Burn (Michael Bennett 7)
“No, no. They’re fine, Mike. Everyone’s just fine. It’s just…It’s too complicated to explain over the phone. Any chance you could swing by the apartment?”
Come home? I thought, squinting. She sounded overly polite, like there was someone there with her. We had a visitor or something? I couldn’t for the life of me think who it could be. And why the mystery?
“Actually, I’m kind of in the middle of something, Mary Catherine. Can it wait?” I said.
“No. You need to come home now.”
“Why?” I said.
“You’ll understand when you get here, Mike. Thanks. Bye now,” Mary Catherine said, and hung up.
Five minutes later, I weaved through the crosstown traffic on 145th, racking my brain as to what Mary Catherine’s call could possibly be about. Was it one of the kids? They were in trouble? Had Sister Sheilah, the principal of Holy Name, finally decided to make a house call? I couldn’t figure it out, and not knowing was really driving me crazy.
Speaking of crazy, I was at 123rd and Amsterdam when I caught a nasty snarl of traffic caused by an almost-jackknifed eighteen-wheeler trying to back up in the middle of the avenue.
I drummed my fingers on the wheel, waiting patiently for an authority figure to arrive and resolve the bizarre traffic situation.
For about one point three seconds.
I threw the cruiser into park and got out and threaded my way forward through the maze of honking taxis and work vans. I really, really needed to get home to see what was going on.
“Sir!” I yelled as I got to the rumbling semi’s driver-side door. “What are you doing?”
“This move is called backin’ up to make a furniture delivery,” the young, thin, bearded trucker said with a southern accent.
“See, there’s your problem right there,” I said. “This is New York City, sir. Backing up eighteen-wheelers is strictly forbidden. You need to go around the block and try it again.”
“On one of these narrow side streets?” he said in dismay. “Hell, I ain’t got a shoehorn for this rig. Thanks for the advice, but you need to get out of my way and let me work, friend.”
“It’s not advice, friend,” I said, showing him my shield.
There was a cacophony of happy horn honks and applause from the backed-up traffic as the rumbling truck finally pulled away. A big Sikh taxi driver with a handlebar mustache and an orange turban leaned out of his yellow Honda Odyssey and gave me a fist bump as I walked back to my cop car.
I shook my head in wonder as I got rolling again.
I put a cartel head out of business, I get demoted. But I get a truck to move and suddenly I’m Derek Jeter?
Only in New York, I thought.
CHAPTER 35
ALL THE KIDS WERE in the living room when I finally burst through the apartment door. Besides Chrissy and Shawna down on their bellies by the coffee table playing Sorry!, everyone was looking shocked and subdued. Which didn’t make sense, especially the subdued part.

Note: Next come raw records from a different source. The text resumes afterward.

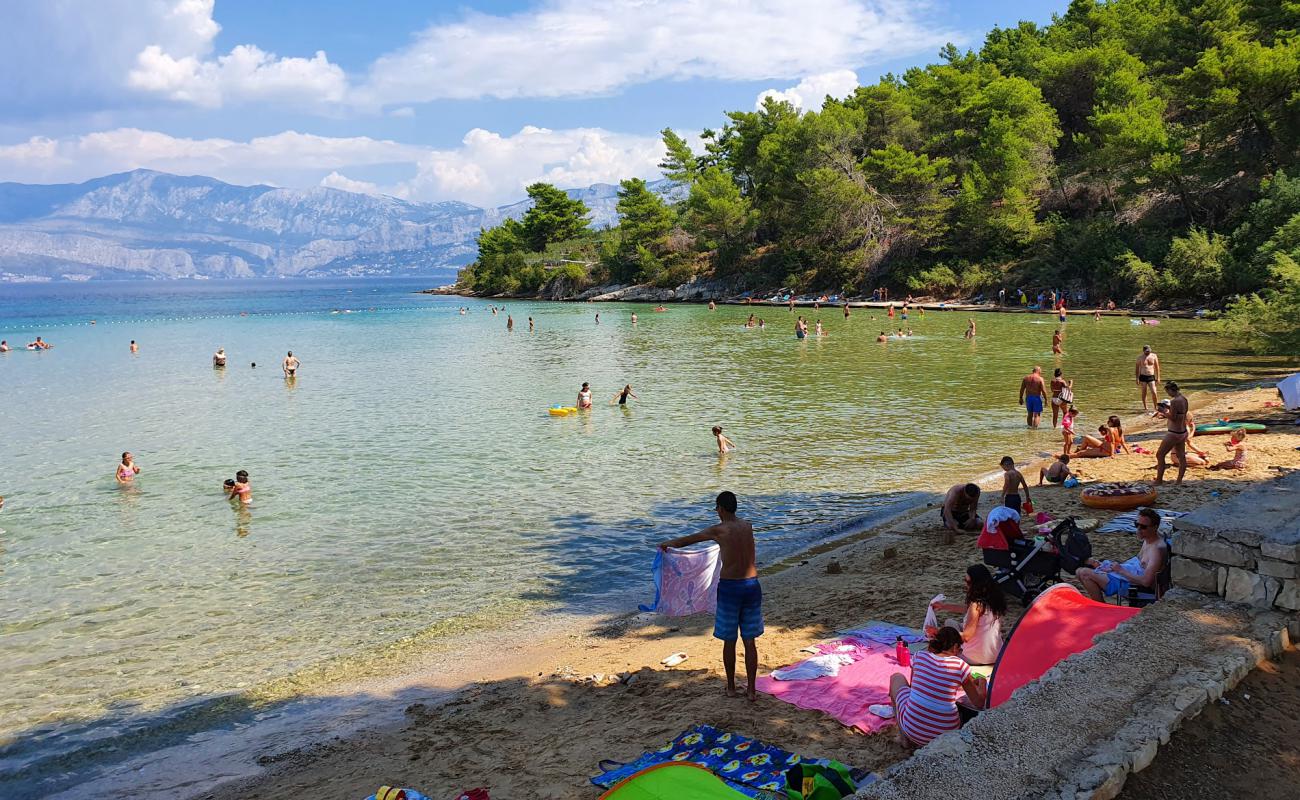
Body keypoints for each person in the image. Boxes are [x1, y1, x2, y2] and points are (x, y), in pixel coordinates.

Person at [659, 491, 761, 700]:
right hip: (752, 586)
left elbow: (690, 540)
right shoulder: (747, 526)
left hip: (730, 589)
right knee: (750, 640)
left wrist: (666, 544)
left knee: (730, 641)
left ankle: (731, 688)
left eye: (717, 508)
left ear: (721, 508)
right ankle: (751, 690)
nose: (716, 512)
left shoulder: (719, 530)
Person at [874, 626, 987, 745]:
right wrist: (983, 681)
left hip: (912, 730)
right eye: (960, 649)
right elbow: (979, 703)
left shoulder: (919, 656)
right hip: (945, 734)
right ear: (954, 647)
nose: (960, 653)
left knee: (896, 677)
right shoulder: (961, 666)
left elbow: (914, 688)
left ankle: (903, 738)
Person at [1076, 507, 1168, 601]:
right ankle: (1101, 607)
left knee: (1084, 573)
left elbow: (1146, 582)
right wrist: (1114, 568)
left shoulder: (1156, 550)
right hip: (1128, 576)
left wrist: (1120, 570)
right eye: (1137, 524)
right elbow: (1138, 561)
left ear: (1155, 527)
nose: (1138, 529)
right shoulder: (1148, 539)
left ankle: (1101, 609)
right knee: (1080, 570)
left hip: (1136, 586)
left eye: (1143, 527)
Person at [927, 565, 1006, 665]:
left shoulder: (976, 606)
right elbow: (968, 609)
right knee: (950, 622)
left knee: (945, 635)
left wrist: (938, 632)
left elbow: (966, 636)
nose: (966, 585)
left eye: (968, 582)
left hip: (976, 657)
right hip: (996, 654)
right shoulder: (993, 600)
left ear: (976, 584)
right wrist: (943, 606)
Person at [1154, 381, 1189, 485]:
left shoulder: (1174, 401)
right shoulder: (1184, 399)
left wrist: (1163, 411)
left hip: (1174, 432)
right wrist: (1168, 409)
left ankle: (1159, 480)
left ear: (1170, 390)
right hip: (1182, 431)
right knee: (1181, 456)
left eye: (1167, 392)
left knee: (1160, 455)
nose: (1168, 394)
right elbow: (1180, 413)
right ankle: (1179, 481)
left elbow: (1173, 417)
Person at [1135, 345, 1161, 410]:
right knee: (1144, 392)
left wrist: (1158, 377)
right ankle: (1145, 408)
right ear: (1143, 351)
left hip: (1151, 376)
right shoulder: (1140, 358)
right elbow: (1137, 369)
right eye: (1147, 351)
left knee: (1154, 391)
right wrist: (1137, 378)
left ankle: (1155, 407)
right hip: (1143, 376)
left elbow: (1157, 367)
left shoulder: (1154, 356)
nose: (1148, 352)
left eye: (1149, 351)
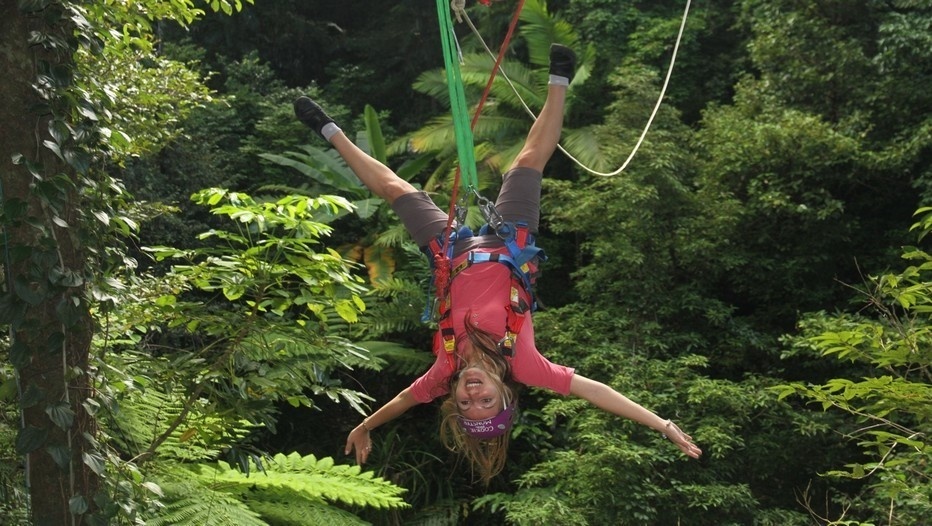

“Guys, what is it? What’s wrong?” I said.
“Mary Catherine won’t tell us,” Eddie said somberly.
Juliana took a break from nervously biting a thumbnail to point at the kitchen.
“They’re waiting in there, Dad,” she said.
They? I thought, rushing down the hall toward the kitchen.
Inside, I found two men sitting at the island as Mary Catherine poured them coffee. One was a handsome blond, blue-eyed guy in his late twenties who kind of looked like a taller, thinner version of the actor Ryan Gosling. The other one, older, balding,
middle-aged, and round, wearing silver-framed eyeglasses, reminded me of Karl Rove or maybe Benjamin Franklin.
At first when I saw their dark business suits, I pegged them as cops, feds maybe, and almost passed out because what were the feds doing in my kitchen? But then I noticed how incredibly well tailored their suits were and I freaked out even more because I couldn’t think who the hell they were.